▸ Work instruction: Convert everything in the records below, from the line containing "What is the maximum value for SDS_P1 (µg/m³)?" down to the line containing "True or false: Обед", into a Markdown table with the columns No. and Text, one row per line, skipping blank lines. Leave the pictures out of the table.

▸ Dataset:

○ ○ ○ ○

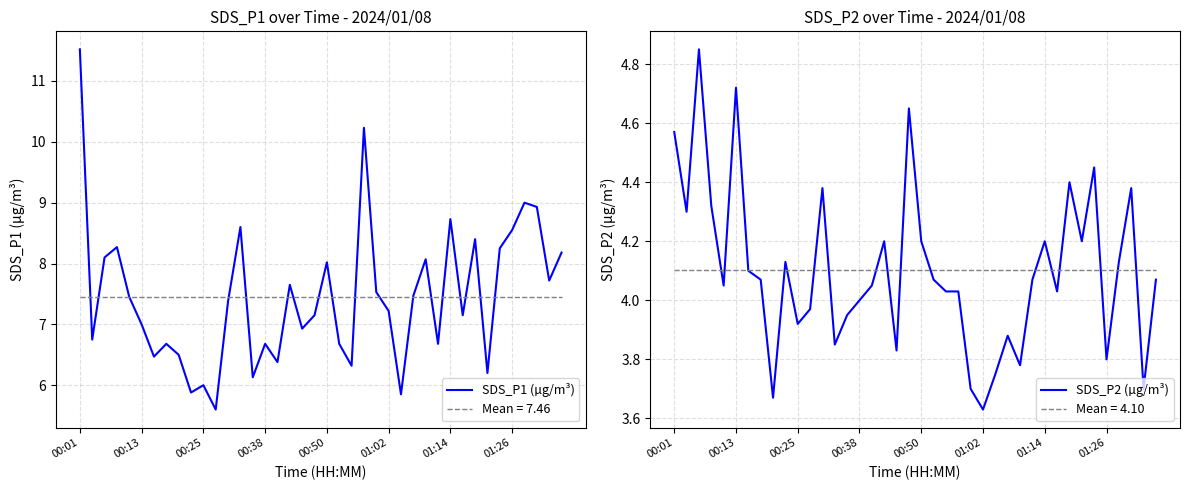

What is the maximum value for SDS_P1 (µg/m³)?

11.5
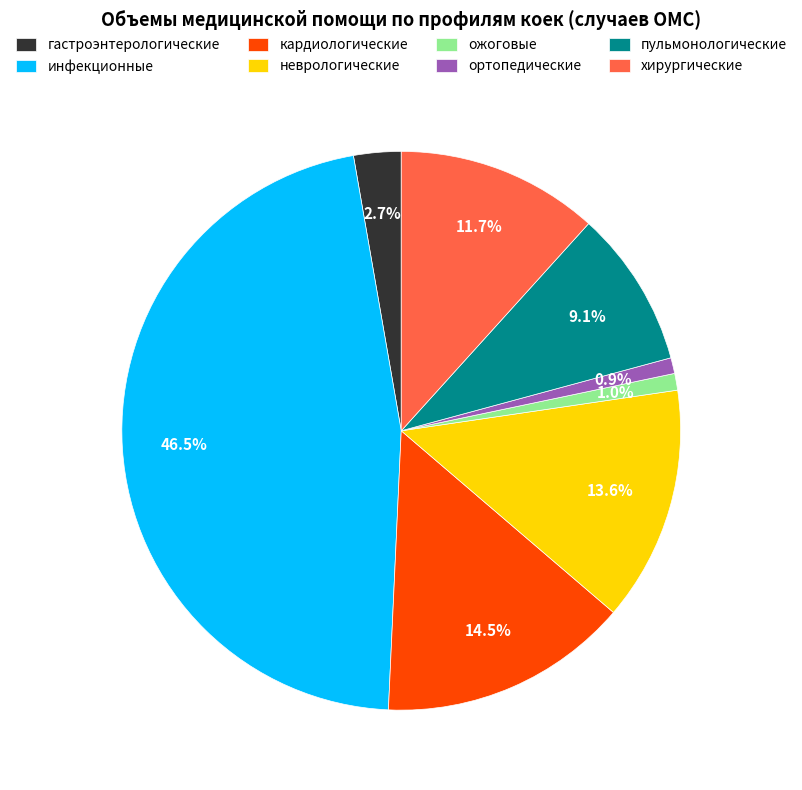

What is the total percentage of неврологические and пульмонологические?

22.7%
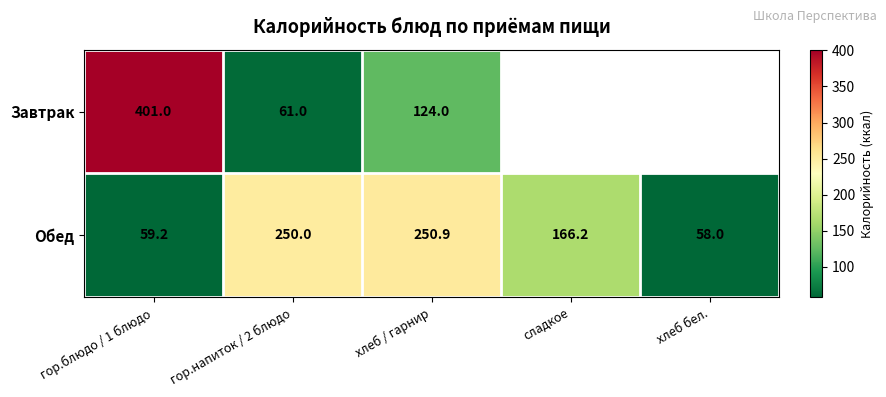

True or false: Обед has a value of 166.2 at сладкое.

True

○ ○ ○ ○

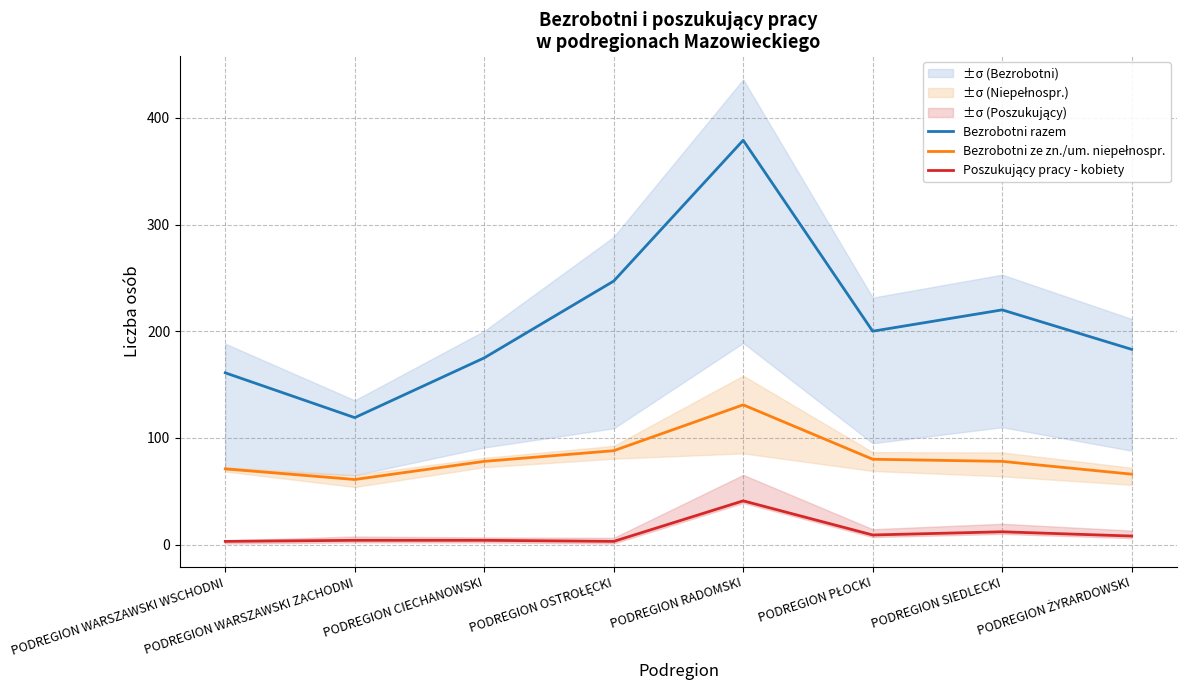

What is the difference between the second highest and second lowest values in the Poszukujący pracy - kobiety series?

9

○ ○ ○ ○

▸ Task answer:
| No. | Text |
|---|---|
| 1 | What is the maximum value for SDS_P1 (µg/m³)? |
| 2 | 11.5 |
| 3 | What is the total percentage of неврологические and пульмонологические? |
| 4 | 22.7% |
| 5 | True or false: Обед has a value of 166.2 at сладкое. |